Elminster – The Making of a Mage
- Cover of the first edition
- Author: Ed Greenwood
- Language: English
- Genre: Fantasy novel
- Published: 1994
- Publication place: United States
- Media type: Print (Paperback)
- Followed by: Elminster in Myth Drannor

= Elminster – The Making of a Mage =

1994 book by Ed Greenwood

Elminster – The Making of a Mage (1994) is the first book in the Elminster series by Ed Greenwood.

==Plot summary==
Elminster – The Making of a Mage covers from his first encounter with magic as a young boy, to his days as a rebel fighter, to his nights as a thief, and then on to his life following Mystra. It is the first real insight into why Elminster is "Elminster". It starts with an overview of his tragic childhood, on to his even rougher life growing up trying to hide who he is. Then as a thief he sneaks into a closed temple of Mystra to defile it. He is about to set to his task when he is spotted by a mage but then saved by the Lady of mysteries and given a chance to slay the mage that was to slay him.

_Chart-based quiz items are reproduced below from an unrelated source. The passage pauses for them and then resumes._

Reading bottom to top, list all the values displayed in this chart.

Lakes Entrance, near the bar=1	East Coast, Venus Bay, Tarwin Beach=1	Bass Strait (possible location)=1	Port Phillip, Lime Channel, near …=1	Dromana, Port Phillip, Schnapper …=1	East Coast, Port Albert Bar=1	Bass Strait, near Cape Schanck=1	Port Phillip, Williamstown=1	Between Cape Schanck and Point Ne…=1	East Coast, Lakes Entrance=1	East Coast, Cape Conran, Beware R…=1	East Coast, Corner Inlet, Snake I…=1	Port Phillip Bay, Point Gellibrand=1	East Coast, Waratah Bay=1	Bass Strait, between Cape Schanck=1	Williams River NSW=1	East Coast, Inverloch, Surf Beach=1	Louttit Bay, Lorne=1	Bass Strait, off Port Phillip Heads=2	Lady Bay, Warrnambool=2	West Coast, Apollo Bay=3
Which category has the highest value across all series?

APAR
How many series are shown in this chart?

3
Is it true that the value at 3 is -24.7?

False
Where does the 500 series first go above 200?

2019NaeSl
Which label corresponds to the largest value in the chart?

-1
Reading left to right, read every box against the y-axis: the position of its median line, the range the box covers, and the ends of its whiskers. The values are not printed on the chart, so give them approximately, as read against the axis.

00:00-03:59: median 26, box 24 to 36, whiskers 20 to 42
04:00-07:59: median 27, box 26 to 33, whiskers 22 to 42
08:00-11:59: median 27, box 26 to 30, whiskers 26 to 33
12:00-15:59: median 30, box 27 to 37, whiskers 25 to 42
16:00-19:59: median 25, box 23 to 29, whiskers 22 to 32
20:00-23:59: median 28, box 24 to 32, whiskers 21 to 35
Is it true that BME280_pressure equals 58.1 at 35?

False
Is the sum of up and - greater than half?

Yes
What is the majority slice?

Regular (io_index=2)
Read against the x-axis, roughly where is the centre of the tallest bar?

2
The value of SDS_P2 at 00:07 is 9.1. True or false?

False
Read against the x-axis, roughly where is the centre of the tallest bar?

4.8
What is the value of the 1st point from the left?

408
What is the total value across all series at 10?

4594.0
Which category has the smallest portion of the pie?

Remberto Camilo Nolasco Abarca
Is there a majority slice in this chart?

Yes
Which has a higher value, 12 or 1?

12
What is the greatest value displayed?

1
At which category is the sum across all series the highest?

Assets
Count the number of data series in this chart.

After he debated with the Goddess over whether or not it is right to use magic he let the mage go. Mystra then helps to hide him from those who might want him to be used in their plots, or just kill him, until he has the power to take his revenge.

==Publication history==
Ed Greenwood wrote Elminster: The Making of a Mage in only 16 days, and in 1994 the book sold out its 75,000 hardcover novel print run between Boxing Day and New Year's Eve.

==Reception==
Elminster: The Making of a Mage was reviewed in White Wolf Inphobia #54 (April, 1995), rating it a 2 out of 5 and stated that "If the standard TSR price is assigned, this book is worth picking up, but the story seems shallow, especially given the possibilities of Elminster as a character and the Forgotten Realms as a setting."

Elminster: The Making Of A Mage appeared on the 2024 Game Rant "31 Best Dungeons & Dragons Novels, Ranked" list at #12.